Dysembryoplastic neuroepithelial tumor. Presentation of an atypical case.
DOI:
https://doi.org/10.59156/revista.v38i01.529Keywords:
Brain tumor, Dysembryoplastic Neuroepithelial Tumor, Magnetic Resonance Imaging, SeizuresAbstract
The case of a patient with a dysembryoplastic neuroepithelial tumor (DNT) with atypical location and clinical behavior is presented in order to describe the diagnostic-therapeutic behavior and the established follow-up.
A 44-year-old male patient presented a picture of central facial paresis and left brachial monoparesis of two months' evolution. The contrasted magnetic resonance imaging study defines a right frontal cystic lesion with little perilesional edema, without contrast enhancement. Neuronavigation-guided surgical treatment was performed, achieving total resection of the lesion, with favorable evolution.
ODD is a mixed neuroglial tumor associated with epilepsy in children and young adults. They are located more frequently supratentorially in the cerebral cortex with a predilection for the temporal lobe (80%). MRI shows well-defined lobulated cysts located in the cerebral cortex. Extension to the subcortical white matter in cases like this is considered rare. The predominant and most effective treatment in symptomatic cases of DNT is total resection of the tumor.
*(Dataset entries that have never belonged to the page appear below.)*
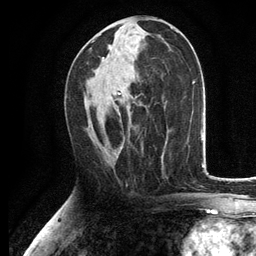
Breast MRI, one axial slice; slice 62 of 134 in the series (ordered by position); cropped to one breast; dynamic contrast-enhanced series, time point 2 of 6 at this slice position (early post-contrast); 3 T; TE 2.8 ms, TR 7.5 ms; 1.2 mm slice thickness; 256 × 256 image matrix. Female patient.
Structures marked on this image (semi-automatically segmented with operator editing):
- enhancing-tissue mask used for the functional tumour volume (all voxels passing the contrast-enhancement thresholds inside the analysis volume; usually the tumour): box from (x=94, y=41) to (x=128, y=148) px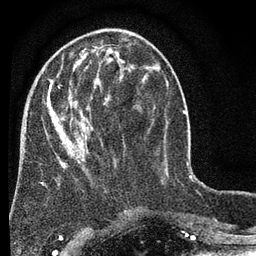
Breast MRI (dynamic contrast-enhanced), one axial slice; position 24 of 80 along the scan axis; cropped to one breast; dynamic contrast-enhanced series, time point 2 of 7 at this slice position (early post-contrast); 3 T; TE 2.2 ms, TR 5.5 ms; 2 mm slice thickness; 256 × 256 image matrix, field of view 150 × 150 mm. Female patient.
Annotated regions visible in this slice (semi-automatically segmented with operator editing):
- enhancing-tissue mask used for the functional tumour volume (all voxels passing the contrast-enhancement thresholds inside the analysis volume; usually the tumour): box from (x=46, y=46) to (x=123, y=185) px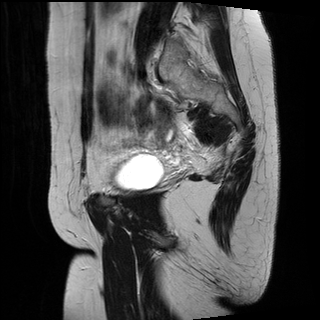
Pelvic MRI for cervical cancer, one sagittal slice; slice 24 of 34 in the series (ordered by position); T2-weighted; 1.5 T; TE 89 ms, TR 3320 ms; 4 mm slice thickness; 320 × 320 image matrix, field of view 260 × 260 mm. Female patient, age 49 years.
Outlined on this slice (manually delineated by an expert):
- cervical tumour: bounding box (x1, y1, x2, y2) in pixels: (136, 94, 172, 137)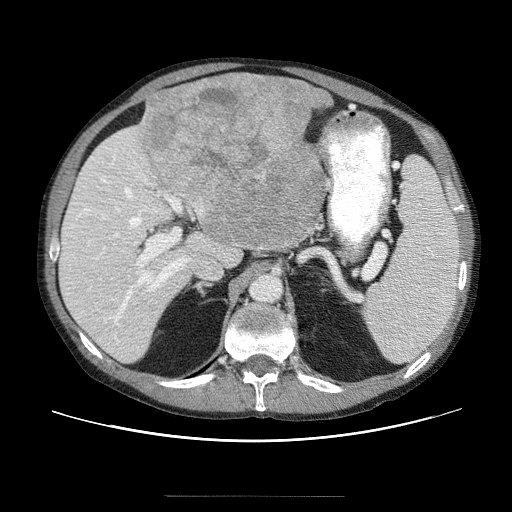
Contrast-enhanced abdominal CT (liver protocol), one axial slice. Slice 29 of 69 in the series (ordered by position). Soft-tissue window (W 400 / L 40 HU). 2.5 mm slice thickness. 512 × 512 image matrix, field of view 380 × 380 mm. From the clinical record (not read from this slice): diagnosis: hepatocellular carcinoma (patient treated with transarterial chemoembolisation; whether this scan precedes or follows treatment is not stated here); TNM stage (as recorded): Stage-IVB; Child-Pugh class: B; tumour differentiation: poorly differentiated; tumour nodularity: multinodular.
Structures marked on this image (semi-automatic segmentation, software-assisted and operator-edited):
- liver parenchyma outside the tumour (the mass and vessels are separate outlines, so this box may not span the whole liver): bounding box [x1, y1, x2, y2] px = [58, 78, 324, 362]
- mass: [134, 75, 334, 255]
- portal vein: [70, 149, 229, 350]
The frontal and subcortical location, the large size of the cyst, and the clinical debut with motor defect in the absence of seizures are unusual forms in the presentation of ODD. Pathological studies are key in the diagnosis and differentiation of other glial tumors with similar behaviour. Total macroscopic resection of the tumor generally allows cure and improvement or disappearance of symptoms.